We actually don’t know a lot about the Dead Sea Scrolls, who wrote them, or why, which adds immeasurably to their mystery and allure. Those who wrote or collected the scrolls (maybe both) seem to have been a separatist Jewish group that disagreed with the Pharisees and the Sadducees and went off to live in the desert to wait for the end of the world. They weren’t as cultlike as that makes them sound — they were waiting for the great final battle at the end of time, where the sons of light would crush the sons of darkness. If you’ve ever read Revelation or Daniel, that’s similar to the general tone of their thought. We had no idea these people had even existed until the Scrolls were found. Many identify the inhabitants of Qumran with the Essenes, a Jewish sect mentioned by ancient contemporaries, but that ID is by no means conclusive. Scholars will be spending their careers arguing about these scrolls and their erstwhile owners for decades to come. Enormous amounts of guesswork and assumption goes into the scholars’ work, which is in turn picked apart by other scholars’ contrary guesswork.

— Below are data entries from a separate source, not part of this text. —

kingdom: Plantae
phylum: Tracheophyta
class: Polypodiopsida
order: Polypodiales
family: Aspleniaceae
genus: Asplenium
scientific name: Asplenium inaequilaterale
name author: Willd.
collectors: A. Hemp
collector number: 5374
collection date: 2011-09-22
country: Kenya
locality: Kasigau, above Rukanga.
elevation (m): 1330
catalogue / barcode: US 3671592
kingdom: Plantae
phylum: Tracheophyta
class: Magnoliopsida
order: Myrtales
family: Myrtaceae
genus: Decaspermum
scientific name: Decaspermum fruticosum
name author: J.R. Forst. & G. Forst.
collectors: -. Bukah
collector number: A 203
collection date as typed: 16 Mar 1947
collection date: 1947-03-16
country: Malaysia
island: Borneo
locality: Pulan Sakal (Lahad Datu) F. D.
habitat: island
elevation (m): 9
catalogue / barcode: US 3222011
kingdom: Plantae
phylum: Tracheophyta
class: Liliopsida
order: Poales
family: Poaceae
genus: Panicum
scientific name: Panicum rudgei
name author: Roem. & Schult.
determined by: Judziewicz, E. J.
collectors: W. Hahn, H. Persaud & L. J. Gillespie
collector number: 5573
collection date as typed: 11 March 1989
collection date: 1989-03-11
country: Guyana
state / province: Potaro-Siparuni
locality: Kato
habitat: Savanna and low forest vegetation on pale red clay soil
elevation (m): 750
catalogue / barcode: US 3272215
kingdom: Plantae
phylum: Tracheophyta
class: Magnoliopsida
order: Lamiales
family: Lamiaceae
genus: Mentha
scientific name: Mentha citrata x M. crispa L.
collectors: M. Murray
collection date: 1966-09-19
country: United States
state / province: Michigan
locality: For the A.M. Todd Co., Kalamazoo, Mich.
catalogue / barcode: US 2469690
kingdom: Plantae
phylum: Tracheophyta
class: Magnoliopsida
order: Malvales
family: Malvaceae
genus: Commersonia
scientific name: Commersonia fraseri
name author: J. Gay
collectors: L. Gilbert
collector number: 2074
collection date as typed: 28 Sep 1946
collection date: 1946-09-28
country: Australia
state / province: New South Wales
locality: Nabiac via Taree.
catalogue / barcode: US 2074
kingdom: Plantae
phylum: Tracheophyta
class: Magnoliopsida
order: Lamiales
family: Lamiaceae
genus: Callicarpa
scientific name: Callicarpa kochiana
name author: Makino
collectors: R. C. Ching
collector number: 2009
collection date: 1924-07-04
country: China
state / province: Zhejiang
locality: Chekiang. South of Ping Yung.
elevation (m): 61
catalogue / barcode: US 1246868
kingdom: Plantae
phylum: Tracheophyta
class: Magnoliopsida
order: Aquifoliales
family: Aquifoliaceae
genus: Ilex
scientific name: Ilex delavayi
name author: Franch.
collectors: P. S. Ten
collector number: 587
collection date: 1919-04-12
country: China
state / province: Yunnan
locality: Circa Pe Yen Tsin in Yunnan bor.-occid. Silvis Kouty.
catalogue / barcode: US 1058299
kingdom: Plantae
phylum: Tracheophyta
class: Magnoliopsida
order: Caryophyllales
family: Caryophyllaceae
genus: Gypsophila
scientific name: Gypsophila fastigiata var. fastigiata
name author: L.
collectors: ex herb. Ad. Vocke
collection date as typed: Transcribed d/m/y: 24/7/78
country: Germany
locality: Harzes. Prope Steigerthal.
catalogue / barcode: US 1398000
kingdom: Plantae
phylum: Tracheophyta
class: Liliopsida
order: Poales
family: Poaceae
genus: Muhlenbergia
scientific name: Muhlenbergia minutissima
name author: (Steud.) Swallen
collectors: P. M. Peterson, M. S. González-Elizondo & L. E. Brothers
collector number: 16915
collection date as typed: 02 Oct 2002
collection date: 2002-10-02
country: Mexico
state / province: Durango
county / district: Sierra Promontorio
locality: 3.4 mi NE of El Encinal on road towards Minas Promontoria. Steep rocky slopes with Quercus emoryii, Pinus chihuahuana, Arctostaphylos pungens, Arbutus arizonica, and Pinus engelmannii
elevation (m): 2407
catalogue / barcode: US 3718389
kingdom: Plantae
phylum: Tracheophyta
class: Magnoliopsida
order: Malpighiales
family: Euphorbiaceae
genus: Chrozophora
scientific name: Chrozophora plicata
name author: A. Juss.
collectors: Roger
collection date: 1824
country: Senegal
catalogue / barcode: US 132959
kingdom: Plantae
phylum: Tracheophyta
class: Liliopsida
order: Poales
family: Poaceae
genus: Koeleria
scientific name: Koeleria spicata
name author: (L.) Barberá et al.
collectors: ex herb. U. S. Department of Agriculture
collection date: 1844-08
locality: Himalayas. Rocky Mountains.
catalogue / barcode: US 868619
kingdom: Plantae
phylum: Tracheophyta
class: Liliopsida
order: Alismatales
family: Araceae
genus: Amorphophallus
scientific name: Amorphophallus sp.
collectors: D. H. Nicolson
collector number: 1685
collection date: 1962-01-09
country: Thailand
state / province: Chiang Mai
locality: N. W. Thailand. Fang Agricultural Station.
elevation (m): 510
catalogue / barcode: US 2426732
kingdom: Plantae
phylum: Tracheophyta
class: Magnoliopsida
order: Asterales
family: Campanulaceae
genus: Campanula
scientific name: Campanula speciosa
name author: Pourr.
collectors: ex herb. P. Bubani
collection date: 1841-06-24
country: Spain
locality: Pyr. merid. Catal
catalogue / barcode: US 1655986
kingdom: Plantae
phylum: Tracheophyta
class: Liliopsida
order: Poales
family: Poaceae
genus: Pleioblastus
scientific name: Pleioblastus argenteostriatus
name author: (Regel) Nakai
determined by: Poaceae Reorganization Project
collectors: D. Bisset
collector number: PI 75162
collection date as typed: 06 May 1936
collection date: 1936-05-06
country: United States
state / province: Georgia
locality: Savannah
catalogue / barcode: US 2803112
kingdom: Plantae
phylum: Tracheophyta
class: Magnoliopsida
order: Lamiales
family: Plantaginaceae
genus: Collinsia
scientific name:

The title of this post comes from the title of one of the manuscripts found at Qumran. It echoes through my head sometimes. Like the scrolls themselves, the phrase simultaneously conceals and reveals. It promises to tell you secrets, but you never quite find out all of what those secrets are. The Dead Sea Scrolls are scraps of papyrus and leather, inked with lines of Hebrew script, but there’s so much more there — and so much more that’s been lost. The simple characters on the aged skins reveal their stories, but an entire world of history and knowledge is behind those stark characters. Much of it we’ll never know. That’s part of why they fascinate me — because as much as they have added to our knowledge of the Scriptures and of the world where Christianity was born (and they have added immensely), there’s still more they could tell us. But we can’t get at it.

God be praised that our hope does not rest on such ancient scraps of skin or paper, but on the Word made flesh, in whom are “hidden all the treasures of wisdom and knowledge.” His story, and the story of why He had to come, is the real “secret of the way things are.”